The first one is to trace through slave narratives collected in the 19th century mainly by foreign individuals or institutions, what do they tell us about narratives of the self. These narratives have usually been transmitted after a process of translation and rewriting and even after having been heavily transformed, but they still are perceived as life stories or autobiographies. One will question what has been socially and historically constructed in those accounts and what they are telling us about self-perception and self-representation in West and North Africa.

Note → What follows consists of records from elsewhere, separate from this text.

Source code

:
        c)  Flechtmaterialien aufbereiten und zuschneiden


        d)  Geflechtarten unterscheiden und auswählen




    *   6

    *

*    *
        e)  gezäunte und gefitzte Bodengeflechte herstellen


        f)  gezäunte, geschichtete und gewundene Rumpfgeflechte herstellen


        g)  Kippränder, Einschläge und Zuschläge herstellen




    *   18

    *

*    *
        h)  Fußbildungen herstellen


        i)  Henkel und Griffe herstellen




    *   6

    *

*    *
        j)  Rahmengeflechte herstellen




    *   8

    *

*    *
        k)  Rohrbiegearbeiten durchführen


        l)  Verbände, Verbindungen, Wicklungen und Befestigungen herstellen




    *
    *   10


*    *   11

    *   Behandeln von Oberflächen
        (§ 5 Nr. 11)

The second one is to take the example of the religious field in the context of Atlantic slave trade, to show how it is organized in a global world on both sides of the South Atlantic. Speaking in terms of syncretism or diffusion processes does not take in account the changes endured on African soil, making its religious cosmologies something out of history. In Africa also, the slave trade did transform the religious field, upheaving for example, ancestry cults into territories deities to legitimate new political configurations. As such, one should not consider Afro-American religious productions as syncretism or conservatism from Africa but as productions born from the Atlantic slave trade, whose different ranges have more to do with their local context development.

To conclude, we will question the interweaving between slave narratives and African diaspora religions' narratives in the construction of narrative of self.